━━━━━ PROVIDED RECORDS ━━━━━
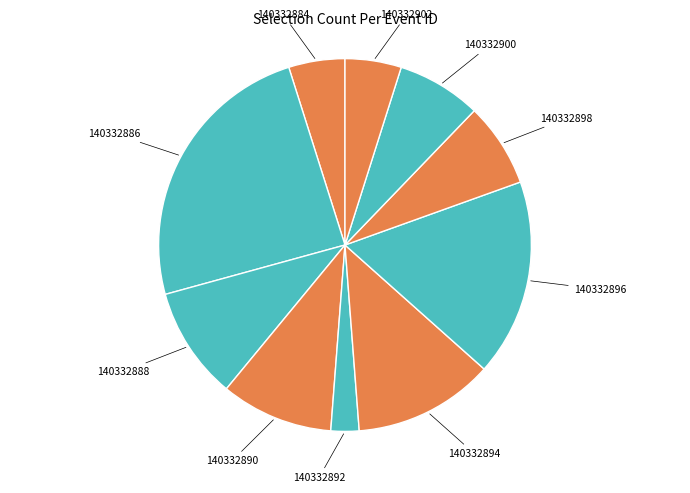

Which slice is the largest?

140332886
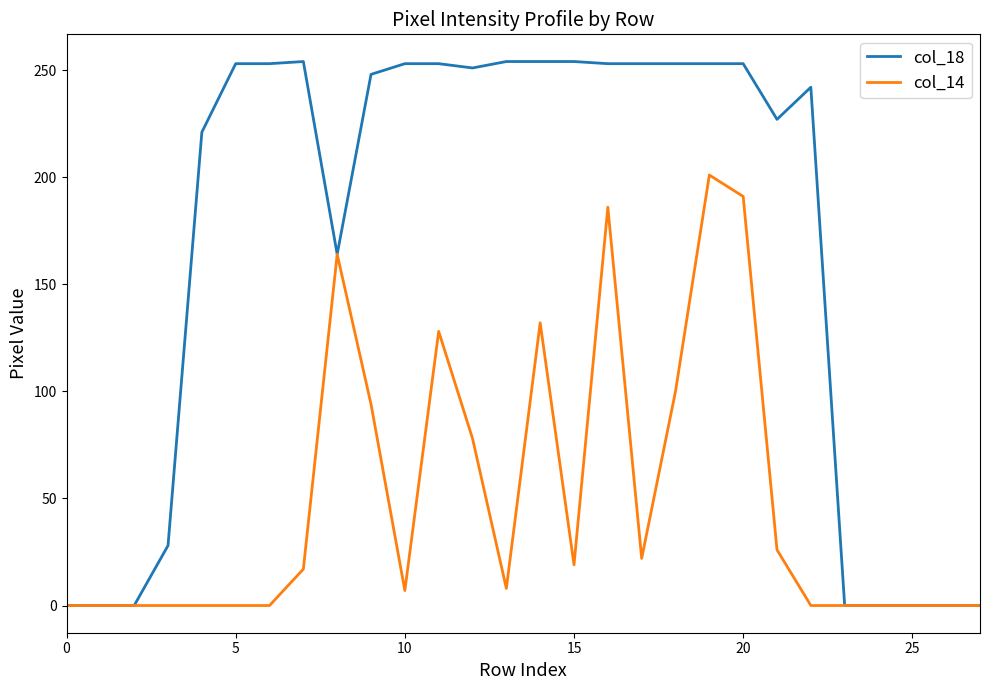

Which series has the largest range (max minus min)?

col_18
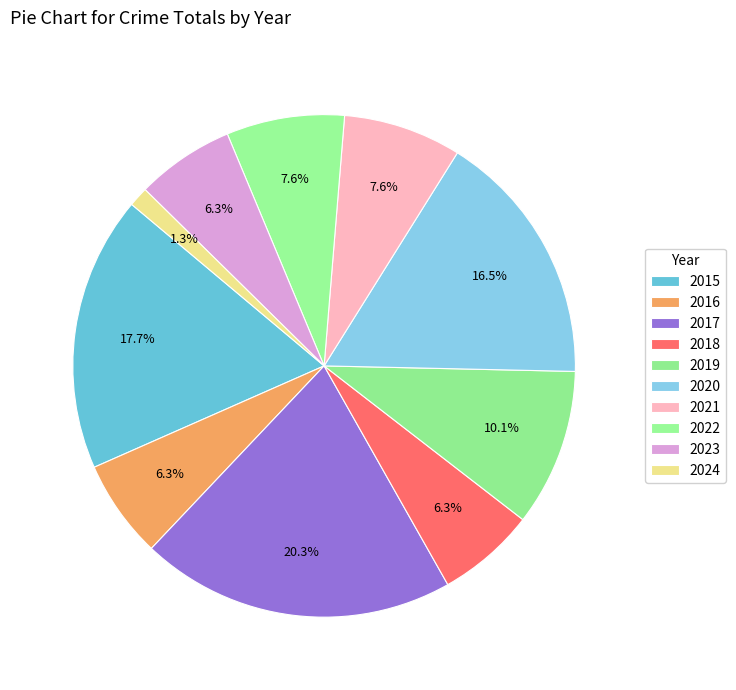

Count the number of slices in the pie.

10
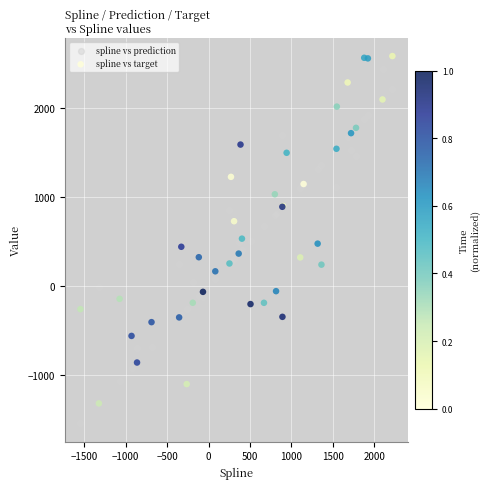

Which series reaches the minimum Y coordinate?

spline vs prediction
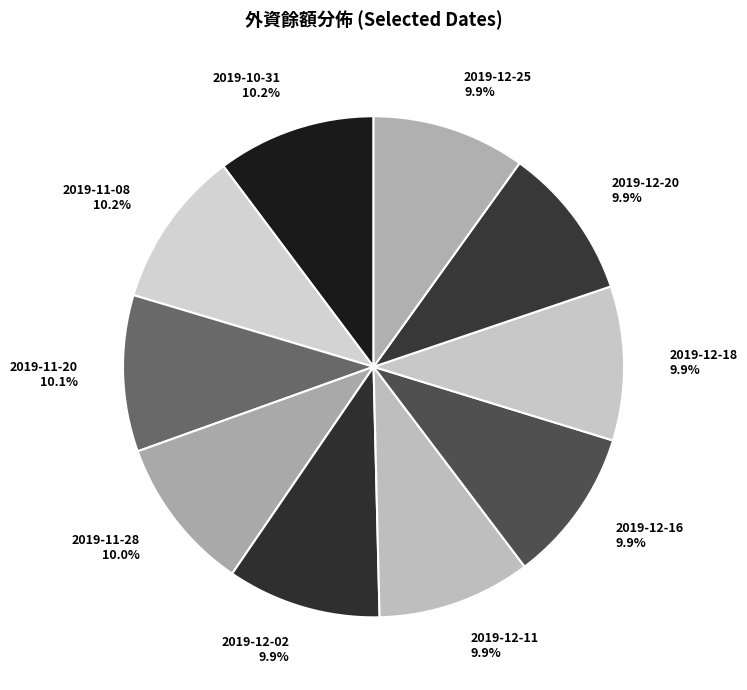

Count the number of slices in the pie.

10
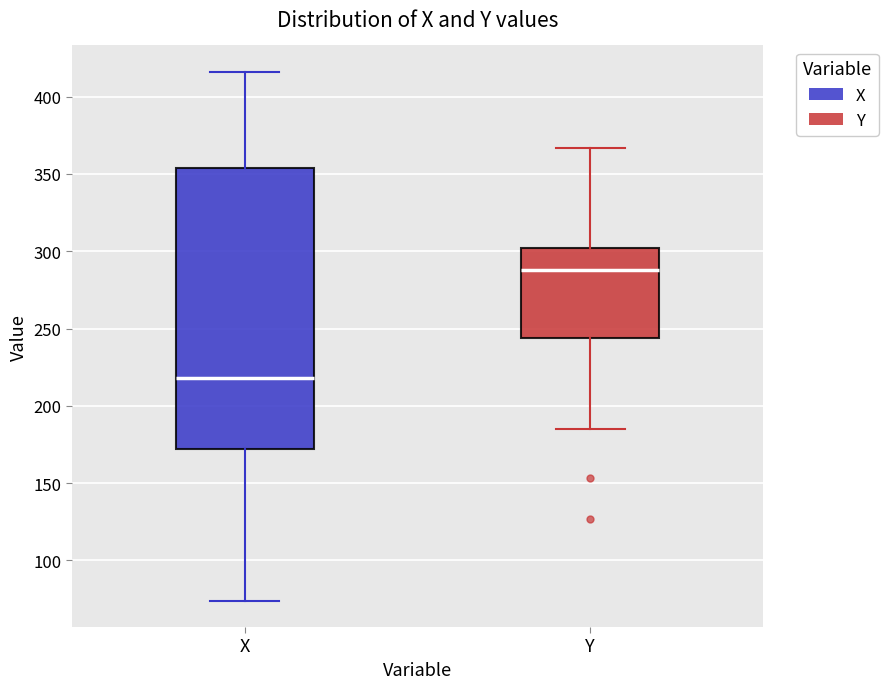

Reading left to right, transcribe this box plot: for each box, give where its median line is, the range the box spans, and where its two whiskers end, as read against the y-axis. The values are not printed on the chart, so give them approximately, as read against the axis.

X: median 220, box 170 to 355, whiskers 75 to 415
Y: median 290, box 245 to 300, whiskers 185 to 365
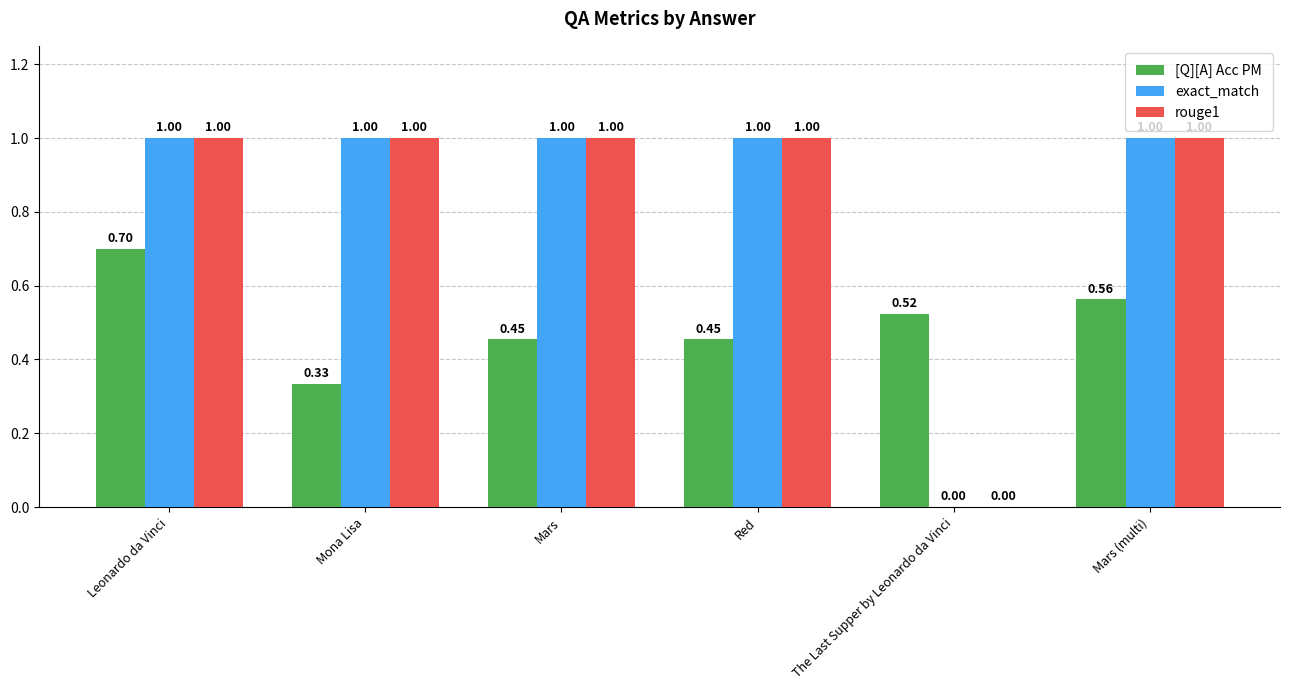

What is the total value across all series at Mars?

2.5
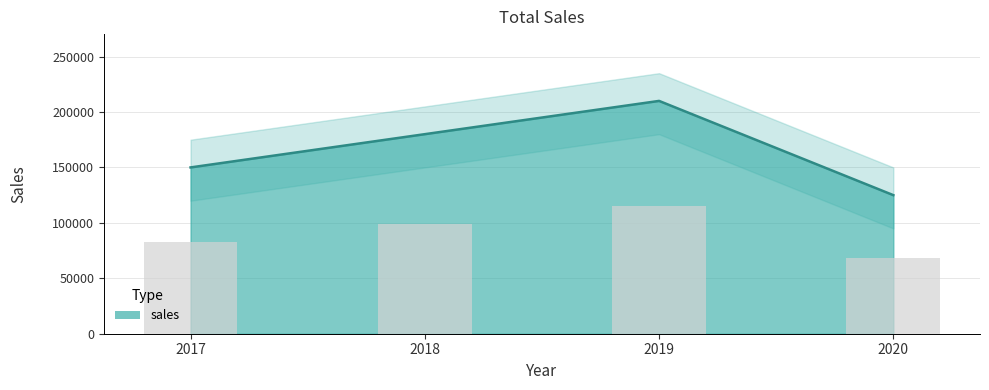

Reading left to right, what are all the values shown in this chart?

150000	180000	210000	125000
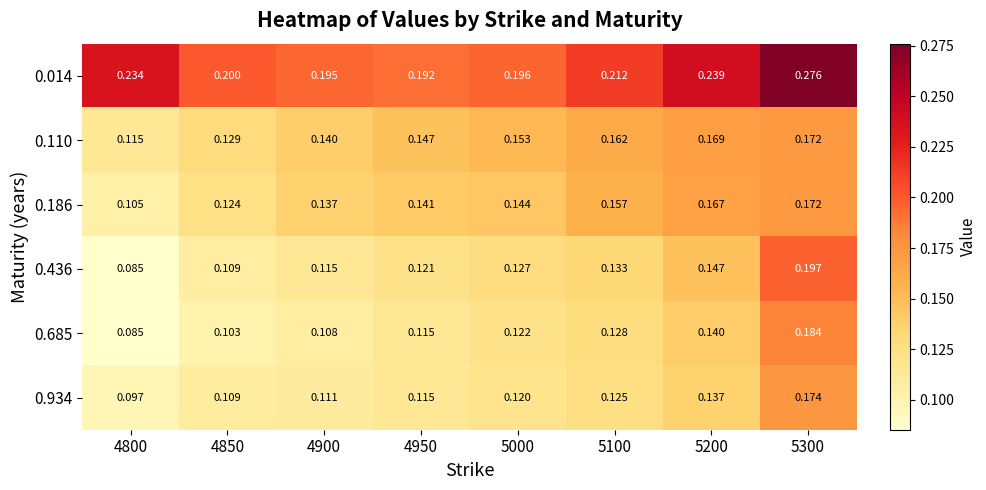

Is the value of 0.186 at 4900 greater than the value of 0.934 at 4800?

Yes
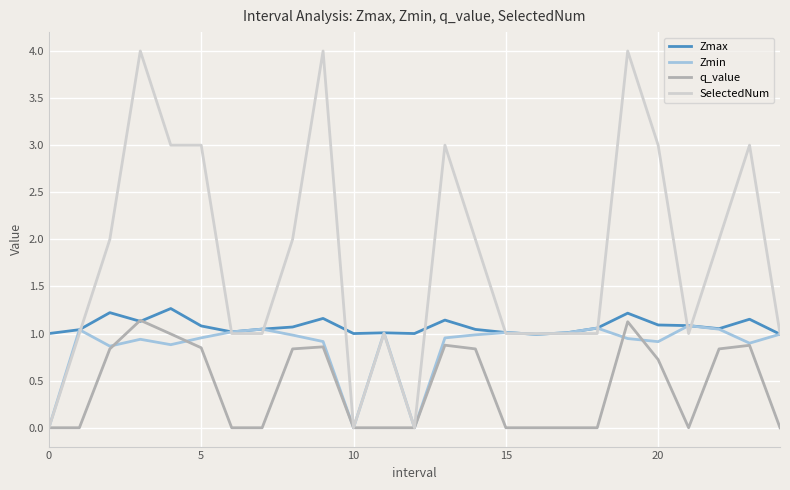

Which series has the largest total across all categories?

SelectedNum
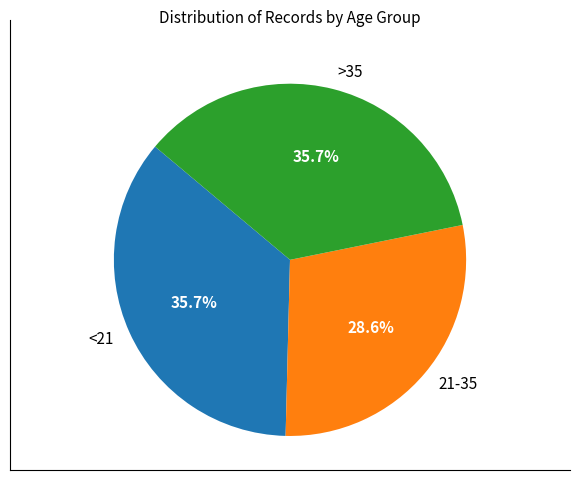

To the nearest percent, what percentage of the pie is 21-35?

29%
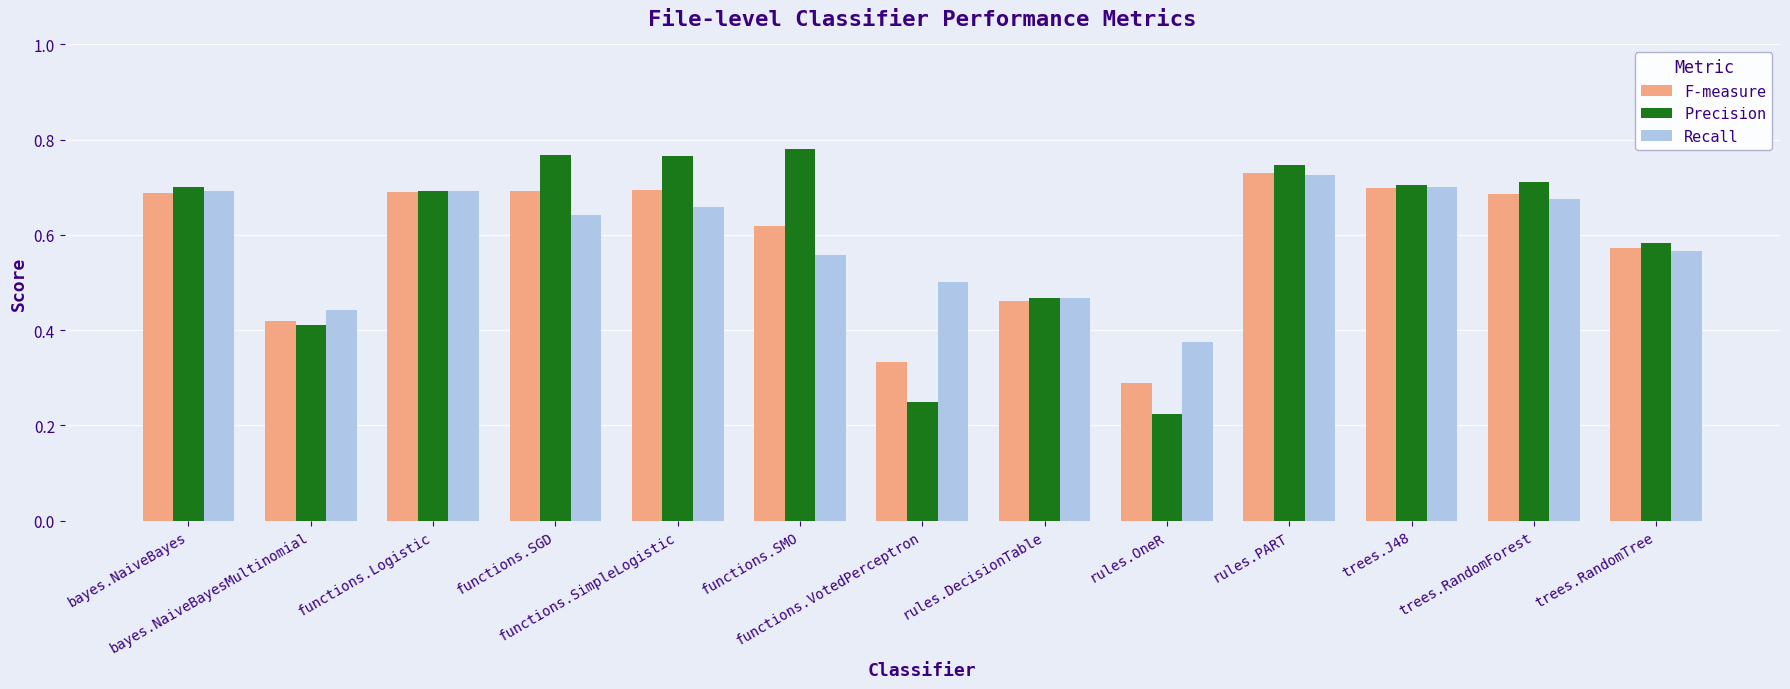

What is the sum of all F-measure values?

7.6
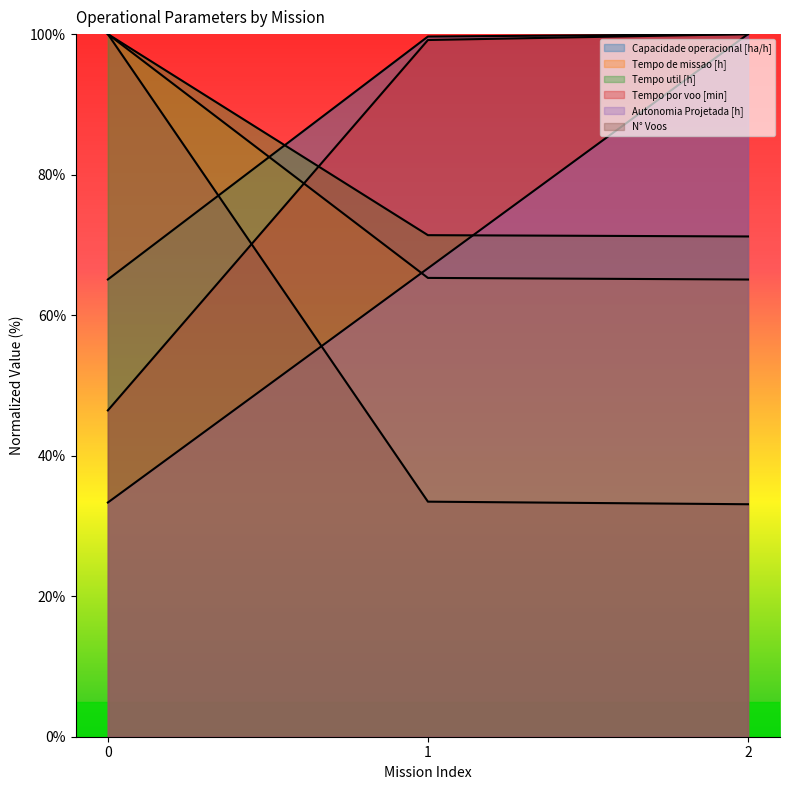

Which series has the largest total across all categories?

Capacidade operacional [ha/h]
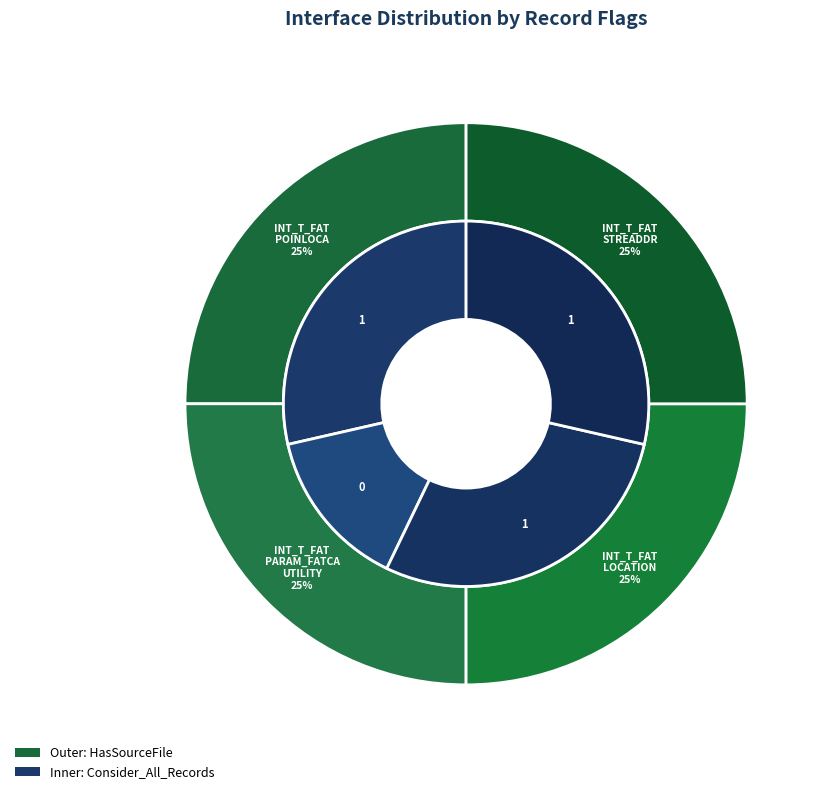

To the nearest percent, what is the average slice percentage?

25%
━━━━━
▸ **TRY IT**:
Could you copy out all of the material above word for word, leaving the pictures out?

▸ **FINISHED EXERCISE**:
Which slice is the largest?

140332886

Which series has the largest range (max minus min)?

col_18

Count the number of slices in the pie.

10

Which series reaches the minimum Y coordinate?

spline vs prediction

Count the number of slices in the pie.

10

Reading left to right, transcribe this box plot: for each box, give where its median line is, the range the box spans, and where its two whiskers end, as read against the y-axis. The values are not printed on the chart, so give them approximately, as read against the axis.

X: median 220, box 170 to 355, whiskers 75 to 415
Y: median 290, box 245 to 300, whiskers 185 to 365

What is the total value across all series at Mars?

2.5

Reading left to right, what are all the values shown in this chart?

150000	180000	210000	125000

Is the value of 0.186 at 4900 greater than the value of 0.934 at 4800?

Yes

Which series has the largest total across all categories?

SelectedNum

To the nearest percent, what percentage of the pie is 21-35?

29%

What is the sum of all F-measure values?

7.6

Which series has the largest total across all categories?

Capacidade operacional [ha/h]

To the nearest percent, what is the average slice percentage?

25%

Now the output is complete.